Dream Of You: A Quick Review Of The New Album From Lionlimb

Obviously anything Angel Olsen touches these days is worth your time but how is the rest of the new Lionlimb album? That's what I was asking too before I played Limbo. Thankfully, the Stewart Bronaugh-fronted project offers up something moderately engaging here in Limbo.

Opener "Sun" works up a well-produced churn, even as the catchier "Hurricane" stands as a nice updating of synth-pop forms. Lionlimb owe debts to the Eighties, but also fairly recent groups like Air and Gardens & Villa, though there's more invention in the works of those acts.

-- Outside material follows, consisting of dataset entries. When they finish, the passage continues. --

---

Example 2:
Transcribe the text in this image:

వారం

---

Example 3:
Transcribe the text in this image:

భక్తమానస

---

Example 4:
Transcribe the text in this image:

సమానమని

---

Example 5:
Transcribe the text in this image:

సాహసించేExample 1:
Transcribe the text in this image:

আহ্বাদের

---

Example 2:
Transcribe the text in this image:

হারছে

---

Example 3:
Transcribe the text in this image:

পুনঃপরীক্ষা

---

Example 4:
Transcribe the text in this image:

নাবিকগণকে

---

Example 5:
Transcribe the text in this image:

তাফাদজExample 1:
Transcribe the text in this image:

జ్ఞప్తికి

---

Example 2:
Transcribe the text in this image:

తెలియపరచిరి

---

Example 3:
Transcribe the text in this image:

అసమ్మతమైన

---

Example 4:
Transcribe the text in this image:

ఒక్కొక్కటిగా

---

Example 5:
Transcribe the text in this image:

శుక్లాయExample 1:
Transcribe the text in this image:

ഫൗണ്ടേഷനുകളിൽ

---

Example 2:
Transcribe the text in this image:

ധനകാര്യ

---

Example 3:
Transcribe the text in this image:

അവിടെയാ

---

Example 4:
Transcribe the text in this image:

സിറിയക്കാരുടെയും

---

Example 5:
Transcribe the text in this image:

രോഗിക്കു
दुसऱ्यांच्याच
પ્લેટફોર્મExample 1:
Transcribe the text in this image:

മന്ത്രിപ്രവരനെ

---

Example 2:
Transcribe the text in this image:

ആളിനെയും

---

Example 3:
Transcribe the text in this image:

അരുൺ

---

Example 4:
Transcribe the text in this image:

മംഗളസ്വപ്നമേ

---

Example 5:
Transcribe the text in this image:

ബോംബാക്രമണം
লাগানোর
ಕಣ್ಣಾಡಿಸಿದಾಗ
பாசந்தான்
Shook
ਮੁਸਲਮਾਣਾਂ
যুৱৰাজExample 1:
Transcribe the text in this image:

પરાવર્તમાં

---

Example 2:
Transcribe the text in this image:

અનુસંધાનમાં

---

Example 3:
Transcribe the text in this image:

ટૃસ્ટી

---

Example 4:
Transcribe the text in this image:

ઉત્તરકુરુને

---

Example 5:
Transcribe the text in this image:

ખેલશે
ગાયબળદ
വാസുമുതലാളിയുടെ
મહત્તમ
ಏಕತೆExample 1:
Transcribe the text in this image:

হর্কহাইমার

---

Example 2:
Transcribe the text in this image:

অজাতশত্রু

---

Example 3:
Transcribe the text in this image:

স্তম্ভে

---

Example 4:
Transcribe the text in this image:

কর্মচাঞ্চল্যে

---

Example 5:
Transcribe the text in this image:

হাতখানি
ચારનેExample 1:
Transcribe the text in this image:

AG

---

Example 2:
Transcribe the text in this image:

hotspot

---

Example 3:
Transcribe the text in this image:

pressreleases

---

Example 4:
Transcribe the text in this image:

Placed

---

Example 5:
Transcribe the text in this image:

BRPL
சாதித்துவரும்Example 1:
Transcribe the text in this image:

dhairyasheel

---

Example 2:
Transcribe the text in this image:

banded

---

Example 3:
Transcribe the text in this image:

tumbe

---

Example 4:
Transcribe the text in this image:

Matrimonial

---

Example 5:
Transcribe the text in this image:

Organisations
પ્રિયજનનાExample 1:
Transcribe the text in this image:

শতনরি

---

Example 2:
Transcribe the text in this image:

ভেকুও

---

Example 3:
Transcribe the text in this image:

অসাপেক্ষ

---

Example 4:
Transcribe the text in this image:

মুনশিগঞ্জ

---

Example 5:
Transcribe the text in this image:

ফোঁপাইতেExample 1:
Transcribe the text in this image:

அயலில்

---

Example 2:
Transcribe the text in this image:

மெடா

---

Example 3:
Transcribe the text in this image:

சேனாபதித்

There's a sameness here that gives the album a uniformity broken up dramatically by the Angel Olsen collaboration. As it stands, "Dream of You" is a superb single. Blending the same kind of future retro influences Portishead once mined, Stewart Bronaugh gives Angel's voice a rich backing. I'd love to hear more of this rather than some of the more bloodless offerings elsewhere on Limbo. This individual track proves that there's a way to mix Bronaugh's preferred style with a warm vocal performance, and I just wish there were other tracks here that did that. There's no denying that the rest of Limbo, while serviceable, is a big comedown after that Angel Olsen collab.

Limbo by Lionlimb is out now via Bayonet Records.